"Hot hot HOT coffee!" trilled the conductor's voice over the loudspeaker, which is what finally woke me this morning. I had woken up with at least two locations in my body having turned into end-of-the-line tracks, left hand and right foot in a buzz from lack of blood. The man sitting next to me pulled what looked like half a grapefruit skin from a plastic bag and ate two bites of a stinky mustardy sandwich before replacing it. Or maybe the stinky mustard was my feet. I stretched like a kitten in a small basket and out from my kinked body rolled a burp so loud the man jumped.
There is little glamour in riding coach overnight.
I am on Amtrak, going to St Louis MO to visit a grad school friend, and then heading to Kansas for a conference for Cornell.

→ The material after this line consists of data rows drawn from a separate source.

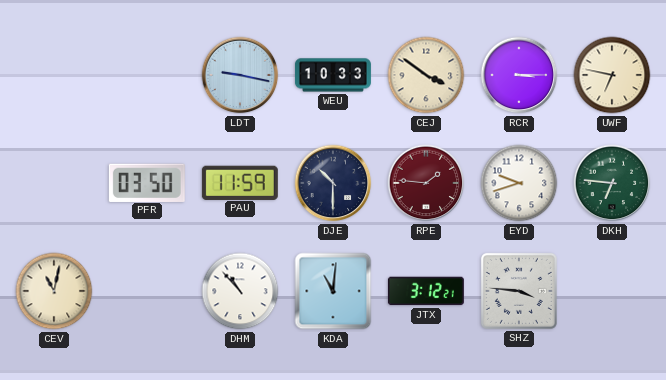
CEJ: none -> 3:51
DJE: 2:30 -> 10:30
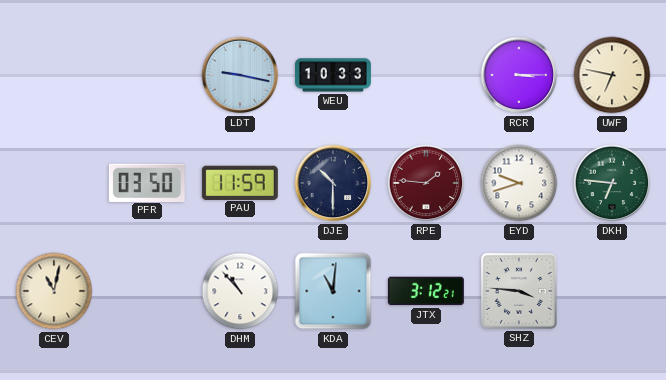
CEJ: 3:51 -> none
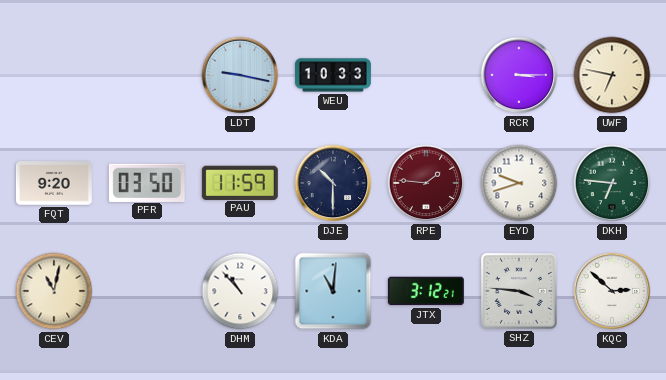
FQT: none -> 9:20
KQC: none -> 2:52
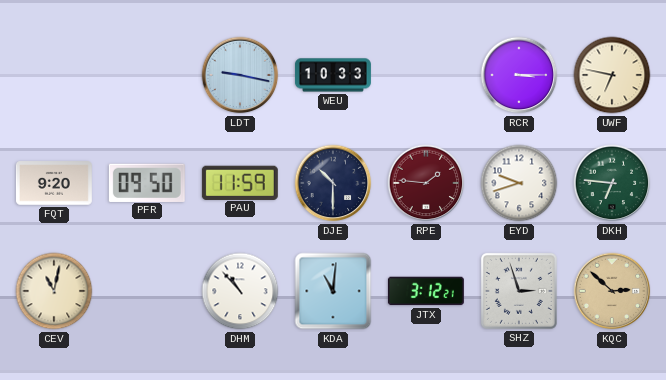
PFR: 03:50 -> 09:50
SHZ: 3:46 -> 2:57
KQC dial: white -> champagne
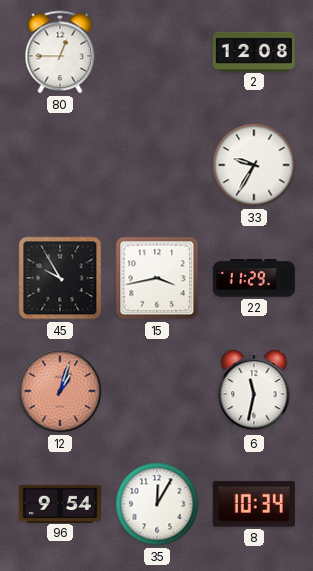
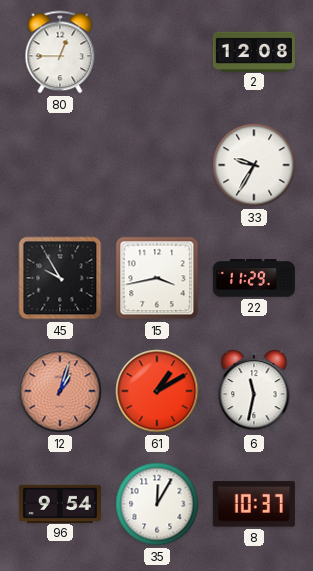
61: none -> 1:10
8: 10:34 -> 10:37
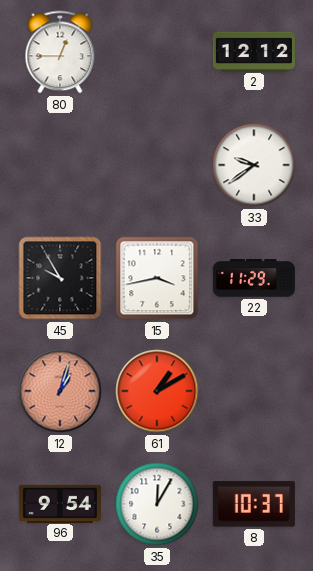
2: 12:08 -> 12:12
33: 9:35 -> 9:39
6: 11:32 -> none
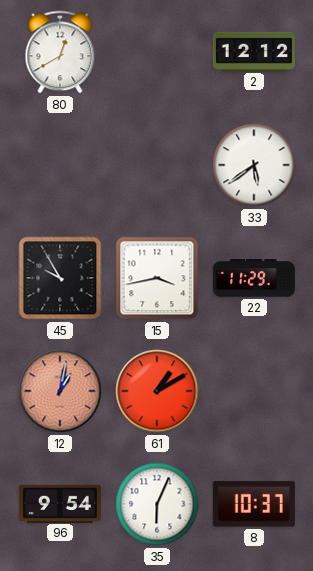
80: 12:45 -> 12:40
33: 9:39 -> 5:39
12: 1:03 -> 1:02
35: 12:05 -> 6:04
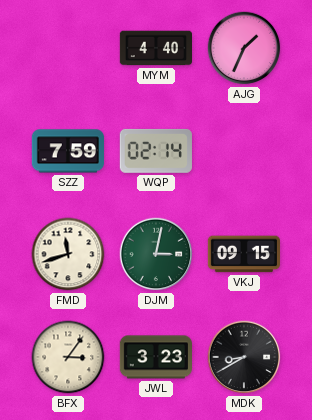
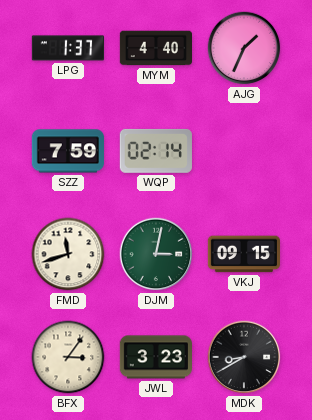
LPG: none -> 1:37
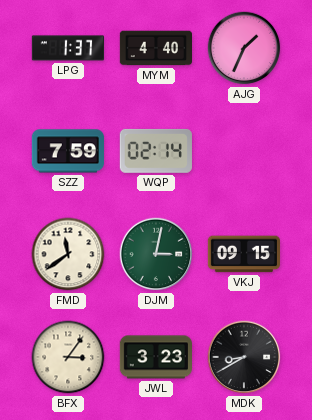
FMD: 11:42 -> 11:39
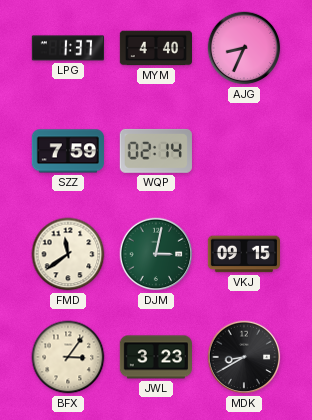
AJG: 1:34 -> 8:34
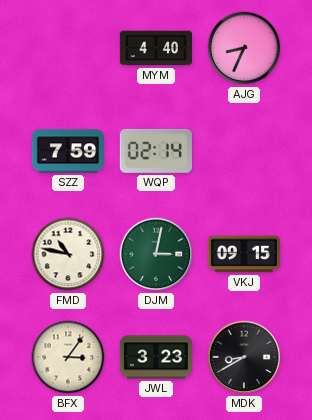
LPG: 1:37 -> none
FMD: 11:39 -> 10:47
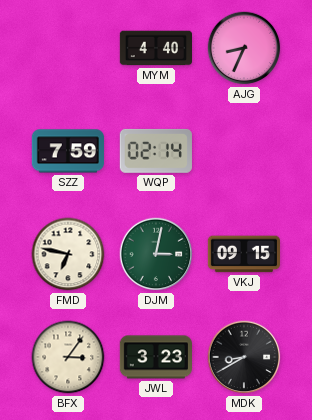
FMD: 10:47 -> 6:47
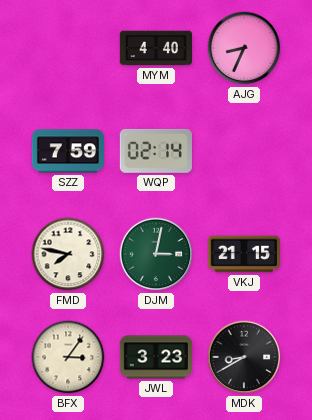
FMD: 6:47 -> 7:47
VKJ: 09:15 -> 21:15
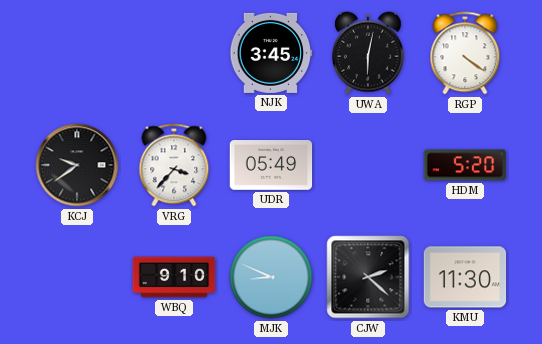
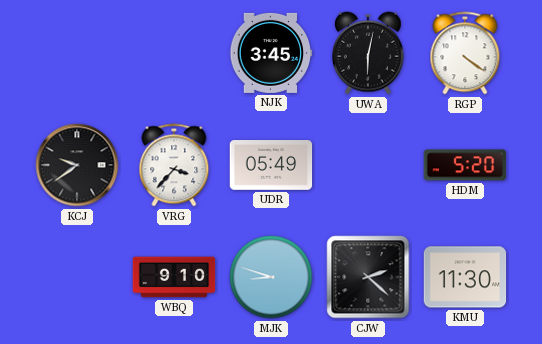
MJK: 8:49 -> 8:48
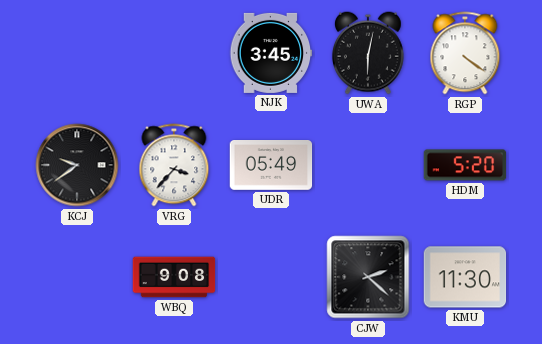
WBQ: 9:10 -> 9:08
MJK: 8:48 -> none
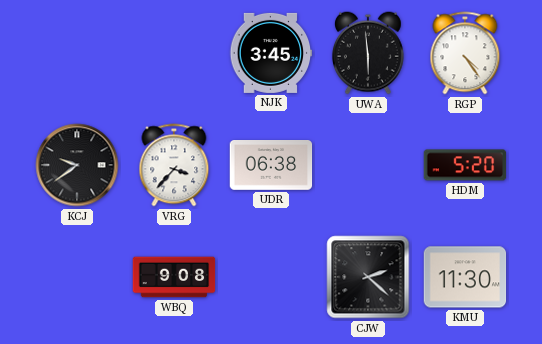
UWA: 6:02 -> 5:59
RGP: 4:21 -> 4:24
UDR: 05:49 -> 06:38
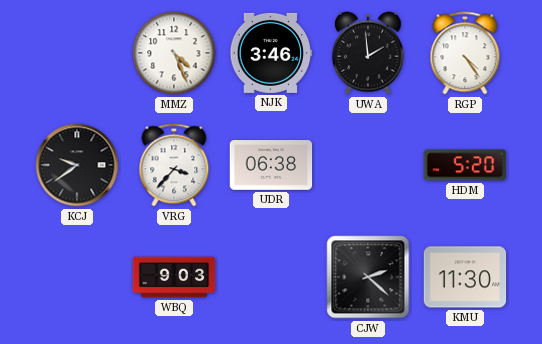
MMZ: none -> 4:26
NJK: 3:45 -> 3:46
UWA: 5:59 -> 1:59
WBQ: 9:08 -> 9:03
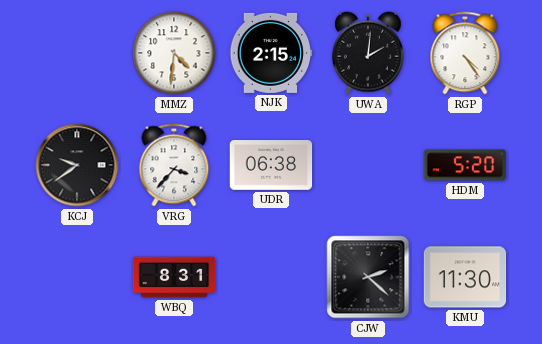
MMZ: 4:26 -> 4:31
NJK: 3:46 -> 2:15
UWA: 1:59 -> 2:01
WBQ: 9:03 -> 8:31
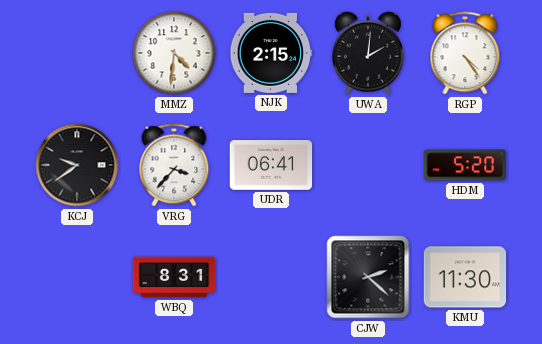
UDR: 06:38 -> 06:41
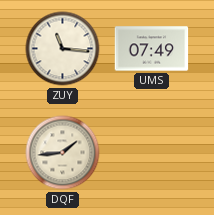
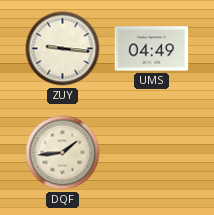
ZUY: 11:16 -> 9:16
UMS: 07:49 -> 04:49
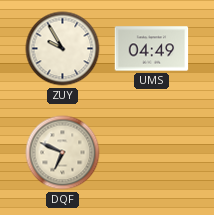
ZUY: 9:16 -> 9:55
DQF: 1:44 -> 6:49
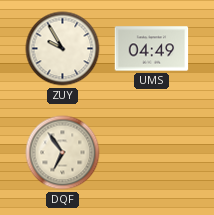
DQF: 6:49 -> 6:54
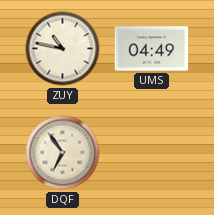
ZUY: 9:55 -> 10:47
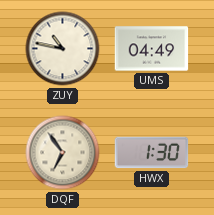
HWX: none -> 1:30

I have never ridden more than a commuter train in my own country before, and traveling a distance by train was on my bucket list.
I boarded in Rochester last night at 11:40pm, glazed and tired and a little surreal, climbing steps into the silver coach. I walked the dark hallway and found a seat next to someone non-threatening who wasn't snoring. I'd bought a blanket-by-the-pound blanket, cheap, from the new goodwill surplus store, planning to leave it after the night, and snuggled in knowing it would be the only night we'd have together.
It feels a bit like camping, perhaps, in the acceptance-of-grime way, but with a scenic movement view and many more people. My sandals went stick stack stuck as I approached the tiny toilet in the bathroom. My yoga muscles asserted themselves and I stayed balanced as the bathroom swayed around me. I imagined some man before me in this tiny space, weaving and large, who probably had no yoga muscles, judging by the state of the toilet seat.
But upon returning to my seat I learned we were in Indiana and I looked out the window and noticed the roadside weeds were different. The delight of travel!
This train is a mega-diverse landscape, as it were. All colors and levels of income and ages. Walking the aisle at midnight to my seat, all the sleeping people in various degrees of nesting with blankets or with stoicism uncovered. The sweet scenes of people revealing their affections in sleep, children wrapped around each other, two women with their cornrow hair mingling together, a small girl tight between them.
To pass the hours I could read, I could write, I could listen to music. But for some time i was just looking out the window, realizing that a train passes through the inglorious back rooms and junk drawers and forgotten closets of these Midwest towns, the garbage centers and storage facilities and lines of abandoned porta potties backed up against the track. And also grain elevators, trampolines and squat aboveground pools in backyards.
And endless corn. So much corn. Irrigated corn. This I find incredibly depressing, that so much of our land area is going to feed cattle or to be made into ethanol.
The travel eagerness and curiosity is setting in. What's it like to live in South Bend Indiana? What makes this place different from another? Who rides Amtrak versus flying or greyhound? What are those orange clumpy-headed weed flowers along the track?
I changed trains in Chicago, stuffing my luggage into an expensive locker, and climbing from the underground platform into the bright looming city. I walked for hours, staring at buildings, moving to counteract the sitting. I padded around Millennium Park, found a shirt with Jesus Lizards on it in my favorite clothing chain (in hip cities and nowhere in the fingerlakes), and ate the best baba ganoush of my life (for $4). [yes Chef Kevin that is a challenge] To pad around, exploring, feeling porous and delighted by the simple fact of being somewhere new, my traveler surges alive again.
This way of travel also seems more believable, that I am actually truly moving the distance between the east coast and the Midwest. In a plane it is too quick, too high, too removed. The clanking chimes of the crossing guards blocking the road, for once not holding me up as a car but making so I could be one of those to blast through. In this way I am finding train travel to have a magical aspect to it, exciting and lulling and expansive and detailed, all in one.